12

Has anyone succeeded in speeding up scikit-learn models using numba and jit compilaition. The specific models I am looking at are regression models such as Logistic Regressions.

I am able to use numba to optimize the functions I write using sklearn models, but the model functions themselves are not affected by this and are not optimized, thus not providing a notable increase in speed.

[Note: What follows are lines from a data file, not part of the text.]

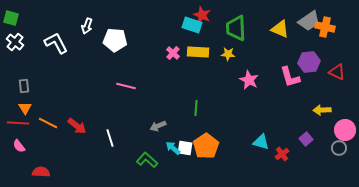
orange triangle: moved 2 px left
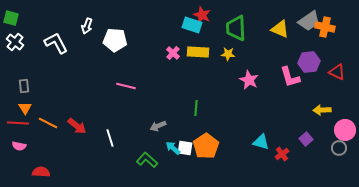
pink semicircle: rotated 40 degrees counterclockwise
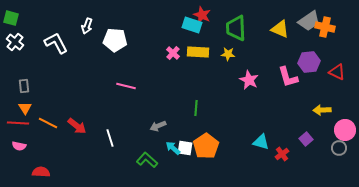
pink L-shape: moved 2 px left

Is there are way to optimize the sklearn functions?

Any info about this would be much appreciated.

mzm
  • 373
  • 1
  • 6
  • 16

2 Answers2

9

Scikit-learn makes heavy use of numpy, most of which is written in C and already compiled (hence not eligible for JIT optimization).

Further, the LogisticRegression model is essentially LinearSVC with the appropriate loss function. I could be slightly wrong about that, but in any case, it uses LIBLINEAR to do the solving, which is again a compiled C library.

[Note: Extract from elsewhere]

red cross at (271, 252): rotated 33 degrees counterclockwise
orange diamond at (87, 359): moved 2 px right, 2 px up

The makers of scikit-learn also make heavy use of one of the python-to-compiled systems, Pyrex I think, which again results in optimized machine compiled code ineligible for JIT compilation.

Andreus
  • 2,437
  • 14
  • 22
  • Thank you for you answer. What can one use as alternative then? tensorflow? – Xiaoxiong Lin Feb 27 '20 at 16:35
  • In general, the scikit-learn models are very performant on multi-core systems. If you require the usage of GPUs to meet your performance, then yes, you must switch to something like TensorFlow and utilize GPU-optimized algorithms. – Andreus Mar 19 '21 at 16:01
  • 2
    The answer implies numba does not optimize numpy-heavy code which is not true. – Keto Feb 24 '22 at 05:39
  • I agree with @Keto. The docs say "numba [...] works best on code that uses NumPy arrays and functions, and loops." – Ali Pardhan May 31 '22 at 01:48
1

The @numba.vectorize for arrays and @numba.guvectorise for matricies, are decorators may help since they work to combine loop operations. They generate so called "ufunc"s which achieve this goal, but instead of having to manually write the c code yourself it generates it from the python input.

See: http://numba.pydata.org/numba-doc/dev/user/vectorize.html

joshring
  • 11
  • 1